Personnellement, je me dis que finalement je suis heureuse de ne pas être allée trop vite, sinon je n’aurais connu que le classique. C’est ce que fait principalement le danseur étoile. Le fait d’être dans le corps de ballet permet de rencontrer plus de chorégraphes. On peut travailler la danse contemporaine pendant plus de temps parce qu’on n’a pas de rôle classique à assurer. Je ne regrette pas mon parcours. Il y a un moment où j’ai voulu partir pour une compagnie plus contemporaine, mais je me suis dit que ce n’était pas le moment d’autant que les conditions à l’Opéra sont quand même très belles.
Et maintenant, vous n’envisagez plus de partir ?
Si. Avoir fait ce film, En Corps, m’a donné envie de continuer dans le cinéma mais aussi dans la danse contemporaine. A l’Opéra, on a la chance de pouvoir prendre une année sabbatique. Je pars deux mois et demi à partir d’avril. Je reviens pour faire une production, et ensuite je prendrai toute une année. J’ai un projet chorégraphique avec une amie, Laura Bachman, dont la première sera dansée à Bruxelles en janvier 2023. Concernant le cinéma, j’ai fait le clip Slow sauvage qui va sortir en avril, en duo avec un comédien Bastien Bouillon et réalisé par Baptiste Debraux. Ça n’a fait qu’amplifier mon envie de jouer, et pas forcément des danseuses... C’est un peu l’aventure : toute ma vie est millimétrée depuis mes 8 ans, pour la première fois ce n’est pas le cas.
Finalement, quand vous réfléchissez à votre parcours, quel est votre plus beau moment à l’Opéra ?
C’est dur de choisir. Je pense au spectacle qui imbriquait le ballet Casse-noisette et l’opéra Iolanta, auquel j’ai participé (ndlr : Marion Barbeau y tenait le rôle principal et a été célébrée par la critique). J’ai travaillé avec le metteur en scène d’Opéra Dmitri Tcherniakov. C’était un vrai travail d’actrice. Deux heures de scène avec des décors et une production énormes.
Il y a un autre moment qui a été assez fort : le duo avec Simon Le Borgne sur le ballet Body and Soul de Crystal Pite. Nous étions en couple lors de sa création en 2018. Quand nous l'avons repris en janvier cette année, ça a été plus difficile car nous ne sommes plus ensemble. C’était très cruel pour nous mais en même temps c'était encore plus fort, ça a servi la pièce. En scène, tout est un peu exacerbé, on est à fleur de peau, vulnérable.

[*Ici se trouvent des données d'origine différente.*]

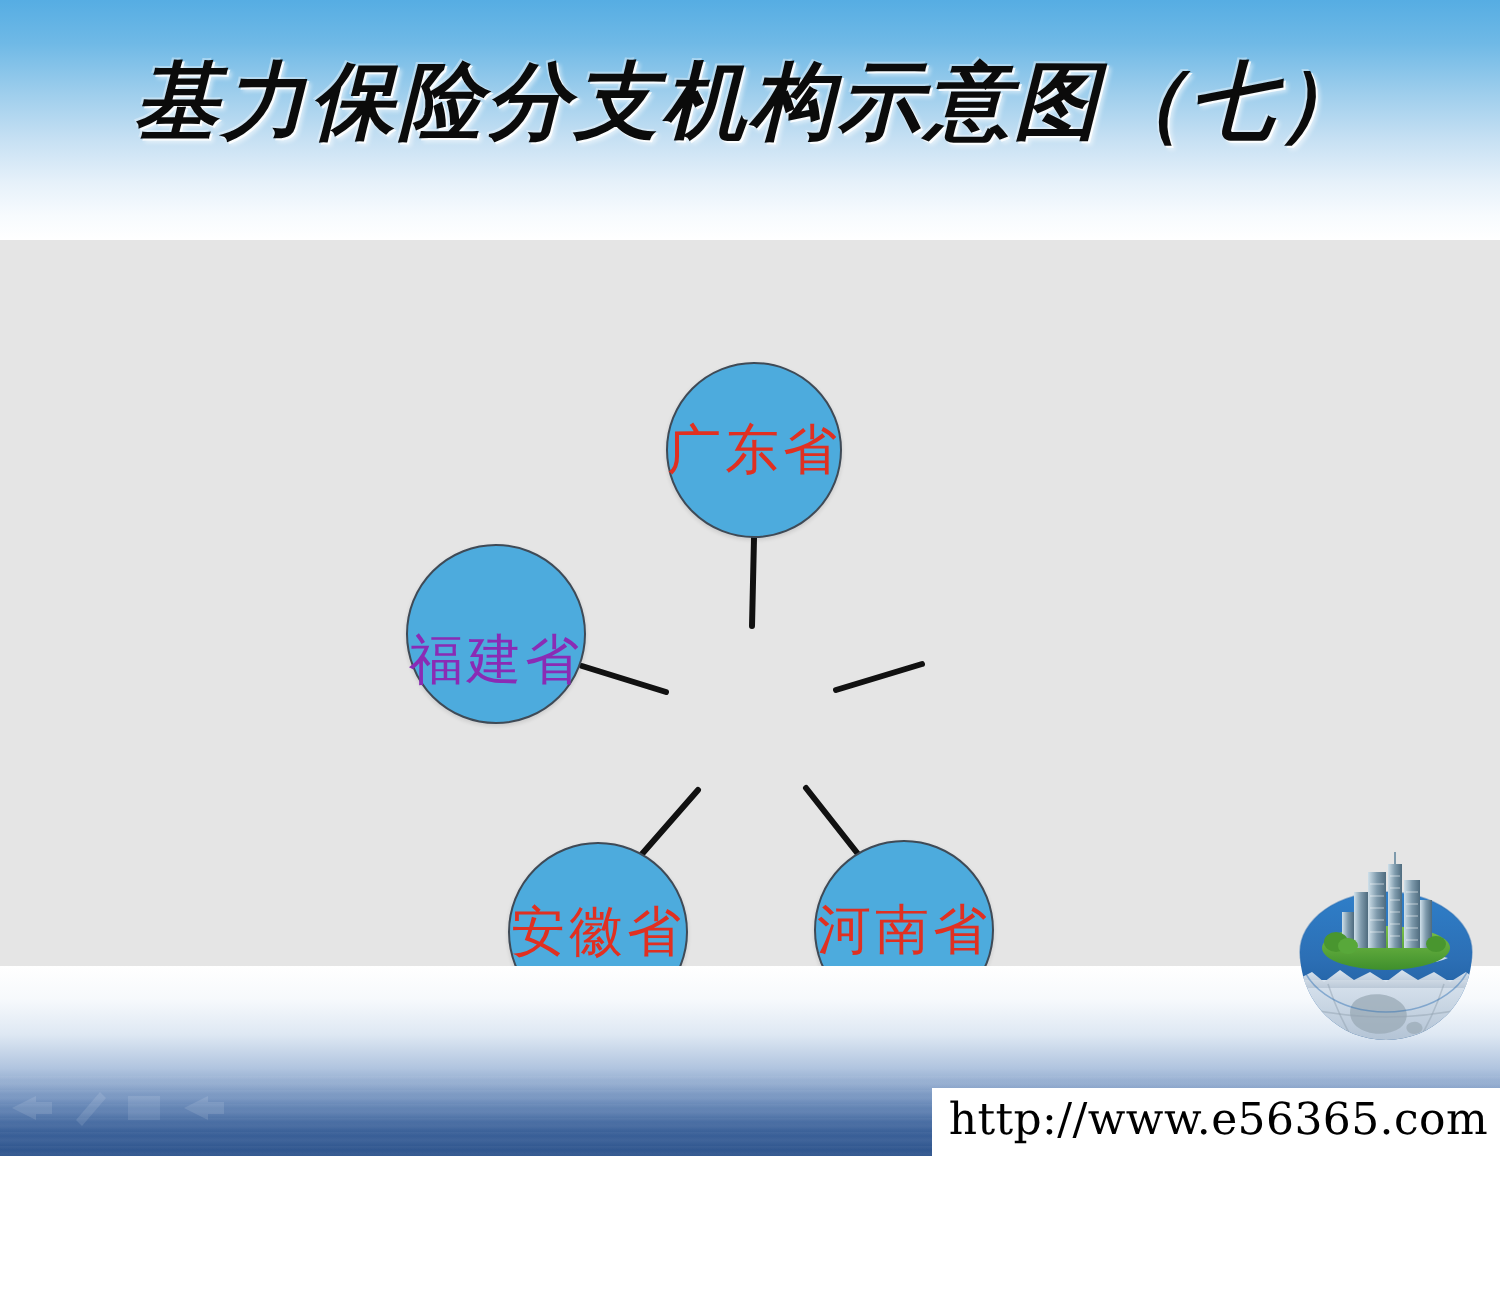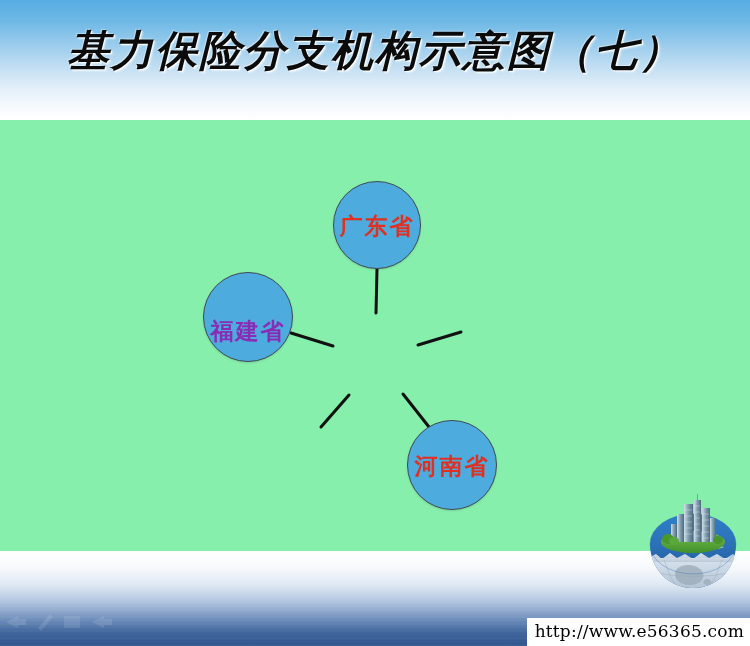--- a/index.html
+++ b/index.html
@@ -14,9 +14,9 @@
   .slide {
     position: relative;
     width: 750px;
-    height: 646px;
+    height: 578px;
     overflow: hidden;
-    background: #86efac;
+    background: #e5e5e5;
   }
 
   

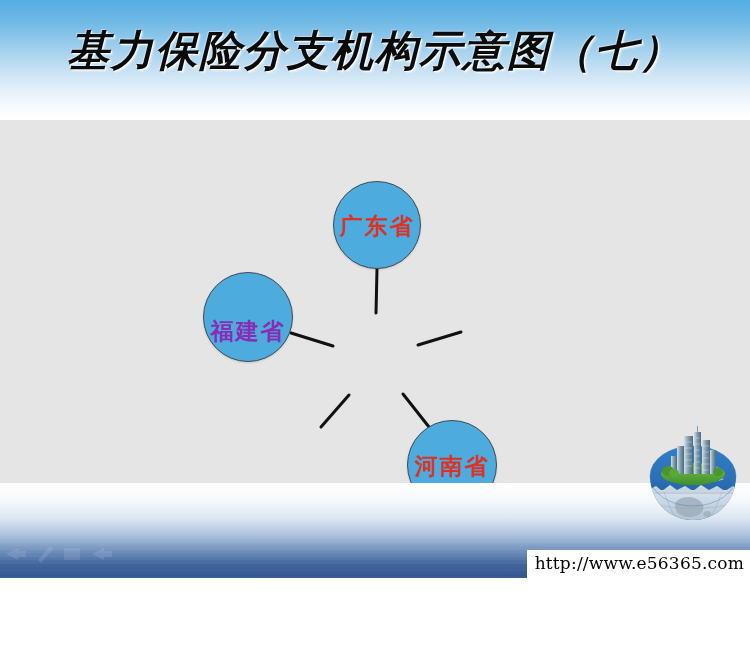--- a/index.html
+++ b/index.html
@@ -123,8 +123,8 @@
   }
   .node-label {
     font-family: "DejaVu Serif", "Liberation Serif", serif;
-    font-size: 23px;
-    font-weight: bold;
+    font-size: 27px;
+    font-weight: normal;
     letter-spacing: 2px;
     white-space: nowrap;
     line-height: 1;

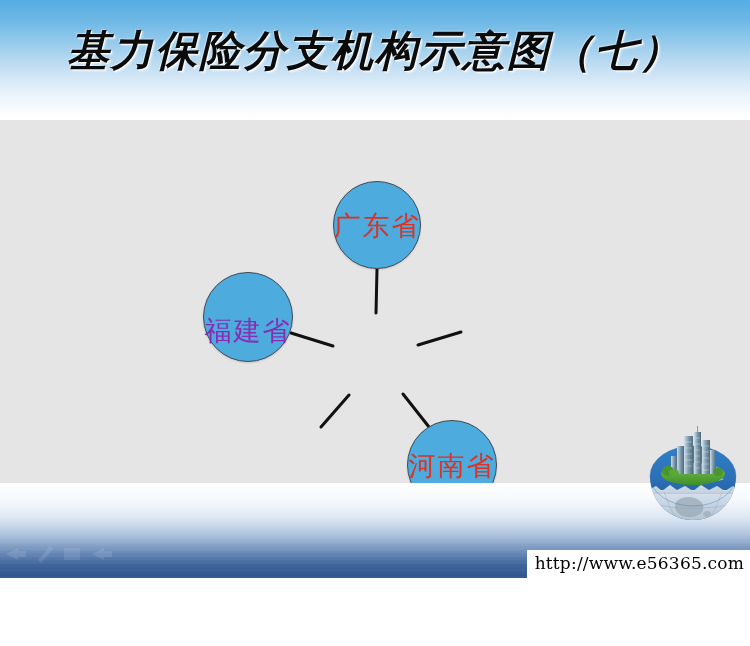--- a/index.html
+++ b/index.html
@@ -192,6 +192,9 @@
 
 
 
+    <div class="node" style="left:254px; top:421px; width:90px; height:90px;">
+      <span class="node-label lbl-red">安徽省</span>
+    </div>
 
     <div class="node" style="left:407px; top:420px; width:90px; height:90px;">
       <span class="node-label lbl-red">河南省</span>

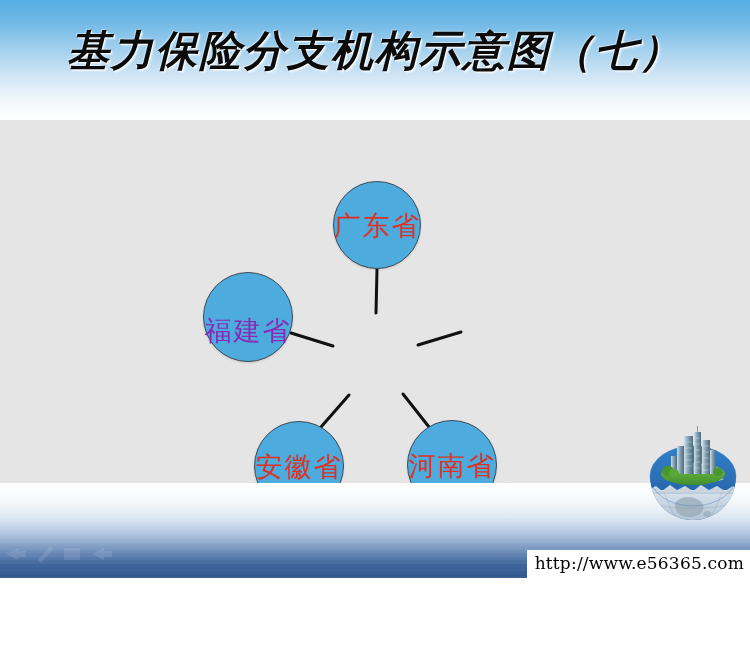--- a/index.html
+++ b/index.html
@@ -151,7 +151,7 @@
     background: #ffffff;
     padding: 3px 6px 4px 8px;
     font-family: "DejaVu Serif", "Liberation Serif", serif;
-    font-size: 17px;
+    font-size: 22px;
     color: #000000;
     letter-spacing: .2px;
     line-height: 1.25;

On ne peut pas tricher.
La danse est une passion, un besoin. Ça vient de quand on est petit et on danse comme on respire. On ne se juge pas. Dans ma famille, il y a toujours eu beaucoup de musique. Mon père adore le rock. Avec ma sœur et lui, on dansait sur The Cramps. Il y avait un truc, très animal, tribal, trivial, et aussi très instinctif. Comme chez Hofesh Shechter. Ça n'a rien à voir avec la danse classique, et finalement c'est comme ça que j'ai commencé.